3‑Tage Richtungsprognose (Schlüsselbenchmarks)
- Brent (Frontmonat, EUR): Leichte Aufwärtsneigung innerhalb eines breiten €95–€105 Bereichs, während Händler das anhaltende Angebotsdefizit mit der schrittweisen Entlastung durch konvoigeförderte Exporte durch Hormuz ausgleichen.
- WTI (Frontmonat, EUR): Erwartet, in einem relativ engen Band nur unter Brent gehandelt zu werden, wobei US-Bestands- und Makrodaten die Hauptkatalysatoren für den kurzfristigen Handel sind.

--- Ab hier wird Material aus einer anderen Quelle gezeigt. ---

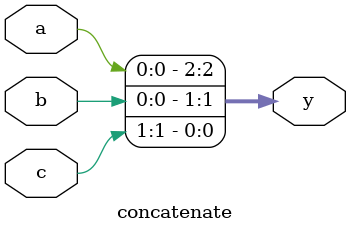
<source format=v>
/*8. Create a module using concatenation operator:
assign y = {a, b[0], c[1]};*/
module concatenate(a,b,c,y);
input a;
input [1:0]b,c;
output [2:0] y;
assign y = {a, b[0], c[1]};
endmodule

</source>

- Veredelte Produkte: Benzin- und Dieselpreise bleiben fest, sind jedoch anfällig für Nachfragerückgangssignale auf dem aktuellen Preisniveau, während die Nachrichten zur Biokraftstoffpolitik einen unterstützenden Hintergrund für RINs und Margen bei erneuerbarem Diesel bieten.